Singapore, January 30, 2026, 15:28 SGT — Regular session.

  • Genting Singapore shares climbed roughly 1.4%, hitting S$0.74 in afternoon trading
  • CGS International maintained its “add” rating. DBS remained cautious but noted potential VIP gains following renovations
  • Attention turns to Feb. 24 earnings, looking for signs that upgrades are boosting profits

Shares of Genting Singapore Ltd climbed on Friday after new broker reports brought the stock back into focus. By 2:48 p.m. local time, the shares had gained 1.4%, trading at S$0.74.

This shift is crucial as the company must prove Resorts World Sentosa can recover higher-spending clients, not just attract foot traffic. Marina Bay Sands remains the tough standard on the casino floor, and investors aren’t shy about making the comparison.

Genting Singapore announced it plans to publish its full-year results for the period ending Dec. 31, 2025, on Feb. 24 after the market closes, according to a filing. On Friday, the stock fluctuated between S$0.73 and S$0.74, with roughly 17.3 million shares traded. The Straits Times Index slipped 0.3%.
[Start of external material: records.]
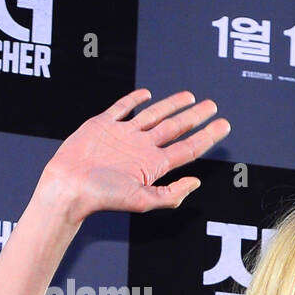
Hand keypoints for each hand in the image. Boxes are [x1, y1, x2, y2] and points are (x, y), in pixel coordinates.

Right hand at [39, 89, 230, 223]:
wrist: (70, 186)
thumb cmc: (104, 197)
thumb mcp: (144, 200)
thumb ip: (172, 194)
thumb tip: (196, 182)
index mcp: (154, 165)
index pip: (188, 147)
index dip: (208, 136)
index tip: (224, 124)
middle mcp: (142, 148)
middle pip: (176, 128)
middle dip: (195, 117)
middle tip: (213, 105)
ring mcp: (124, 135)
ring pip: (154, 115)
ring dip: (172, 105)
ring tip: (190, 96)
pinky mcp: (103, 125)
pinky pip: (122, 108)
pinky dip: (135, 100)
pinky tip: (147, 94)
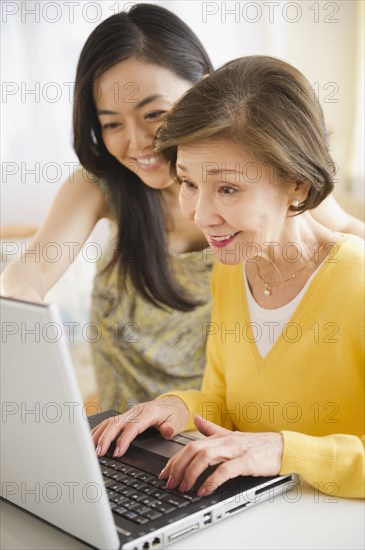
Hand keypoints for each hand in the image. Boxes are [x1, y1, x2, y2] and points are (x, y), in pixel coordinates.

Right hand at [90, 396, 188, 457]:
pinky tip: (92, 439)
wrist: (173, 404)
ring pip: (110, 422)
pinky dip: (99, 430)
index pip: (133, 427)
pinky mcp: (125, 416)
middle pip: (116, 423)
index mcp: (148, 413)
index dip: (123, 440)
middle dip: (106, 438)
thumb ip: (171, 427)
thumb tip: (166, 431)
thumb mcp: (177, 421)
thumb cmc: (174, 414)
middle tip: (98, 453)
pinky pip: (109, 422)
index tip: (117, 452)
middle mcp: (136, 412)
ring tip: (91, 449)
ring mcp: (129, 413)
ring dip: (99, 434)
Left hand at [159, 414, 282, 496]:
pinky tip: (204, 491)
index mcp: (218, 437)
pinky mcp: (246, 461)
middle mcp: (224, 441)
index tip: (165, 473)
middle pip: (193, 450)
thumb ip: (211, 429)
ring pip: (205, 457)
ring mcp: (235, 450)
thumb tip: (196, 418)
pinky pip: (225, 470)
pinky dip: (212, 481)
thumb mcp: (230, 435)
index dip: (175, 459)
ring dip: (191, 473)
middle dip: (178, 467)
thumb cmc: (257, 444)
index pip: (190, 446)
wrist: (281, 447)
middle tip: (170, 483)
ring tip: (184, 488)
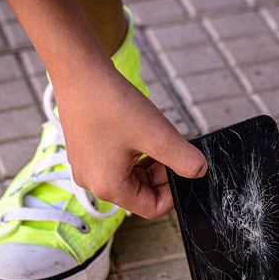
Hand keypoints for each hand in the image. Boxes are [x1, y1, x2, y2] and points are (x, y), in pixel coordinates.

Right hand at [53, 63, 206, 218]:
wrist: (78, 71)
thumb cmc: (111, 102)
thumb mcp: (157, 135)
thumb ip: (184, 159)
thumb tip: (199, 172)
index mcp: (108, 187)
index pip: (152, 208)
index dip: (173, 192)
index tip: (182, 168)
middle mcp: (93, 182)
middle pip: (141, 192)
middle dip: (161, 173)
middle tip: (169, 146)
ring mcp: (86, 167)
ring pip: (131, 176)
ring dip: (149, 161)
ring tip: (153, 134)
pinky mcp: (84, 151)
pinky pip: (117, 162)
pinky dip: (134, 151)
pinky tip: (137, 129)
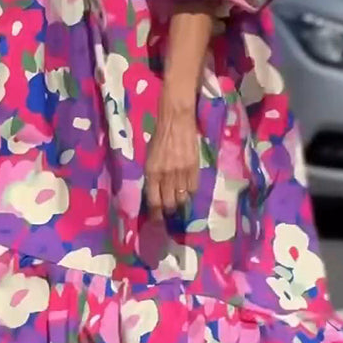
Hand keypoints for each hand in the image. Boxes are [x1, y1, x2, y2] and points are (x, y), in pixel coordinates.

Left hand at [145, 99, 199, 217]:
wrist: (176, 121)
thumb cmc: (159, 137)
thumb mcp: (149, 157)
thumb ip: (152, 175)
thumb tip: (155, 192)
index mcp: (151, 172)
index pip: (153, 200)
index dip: (156, 214)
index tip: (157, 220)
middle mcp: (166, 175)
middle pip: (168, 203)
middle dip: (168, 211)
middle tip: (168, 213)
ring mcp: (181, 172)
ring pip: (181, 198)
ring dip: (179, 203)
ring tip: (178, 203)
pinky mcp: (194, 168)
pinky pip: (193, 189)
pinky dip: (189, 193)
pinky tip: (187, 191)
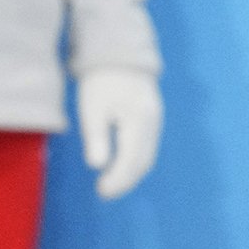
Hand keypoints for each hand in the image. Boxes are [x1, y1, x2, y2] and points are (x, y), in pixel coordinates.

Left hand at [77, 68, 162, 200]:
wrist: (120, 55)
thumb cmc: (101, 80)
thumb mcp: (92, 108)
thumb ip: (96, 138)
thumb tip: (97, 166)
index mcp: (139, 123)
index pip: (131, 161)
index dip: (117, 180)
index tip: (101, 192)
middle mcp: (153, 126)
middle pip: (143, 163)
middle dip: (125, 182)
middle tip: (104, 193)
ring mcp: (156, 124)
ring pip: (147, 158)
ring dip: (131, 174)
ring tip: (111, 184)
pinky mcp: (153, 121)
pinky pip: (147, 148)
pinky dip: (135, 162)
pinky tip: (121, 166)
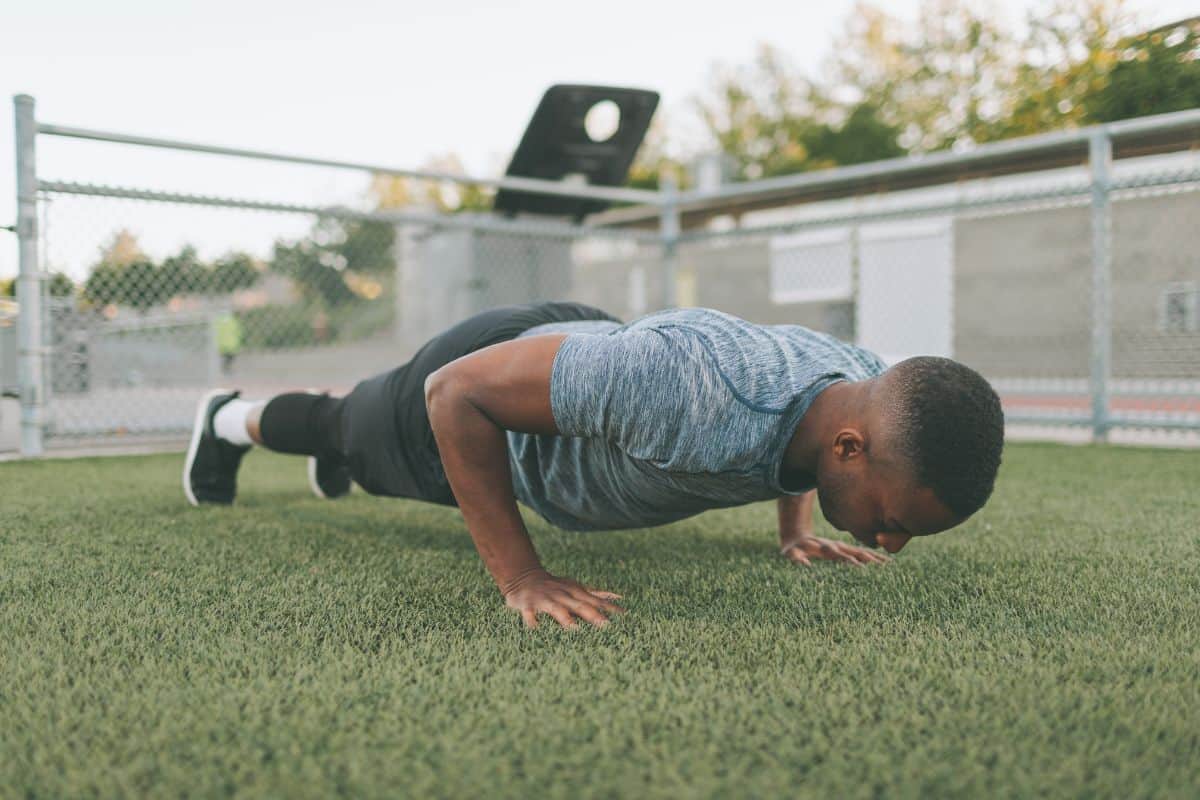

CGS International stuck to its “add” rating with a 78.5 Singapore cent target price in a note released Friday. Analyst Tay Wee Kuang cautioned that profit growth from new ventures like the Singapore Oceanarium and the all-suite Laurus by Marriott will likely take some time to build. The Edge Singapore

DBS Group Research kept its “hold” rating and 80-cent target price under review in a separate note released the day before. Analyst Chee Zheng Feng suggested Resorts World Sentosa might be “better positioned” to reclaim VIP market share but cautioned that Marina Bay Sands is making it tough by retaining the “whales”—the casino term for high rollers. Chee also pointed out mixed early feedback for The Laurus. The Edge Singapore

Las Vegas Sands reported that Marina Bay Sands posted adjusted property EBITDA — a non-GAAP profit metric — of $806 million in Q4, up from $537 million the previous year. The firm noted a high “hold” on rolling play boosted that number by $45 million. CEO Robert G. Goldstein said the company remains “enthusiastic” about growth prospects in Singapore and Macau. Q4 Inc.

“Hold” basically measures the casino’s win rate. When it’s high, earnings can outpace actual demand, and when it’s low, the opposite happens.

Genting’s upside hinges on renovations and fresh attractions pulling in premium customers without relying on costly incentives. On the downside, if the high rollers stick to the other side of the bay, the revenue won’t grow fast enough—leaving the stock vulnerable, even if tourism remains strong.

February 24 is next on the calendar. Traders will be looking for clues that VIP market share is holding steady, along with management’s outlook on how fast the updated assets begin delivering more consistent profits.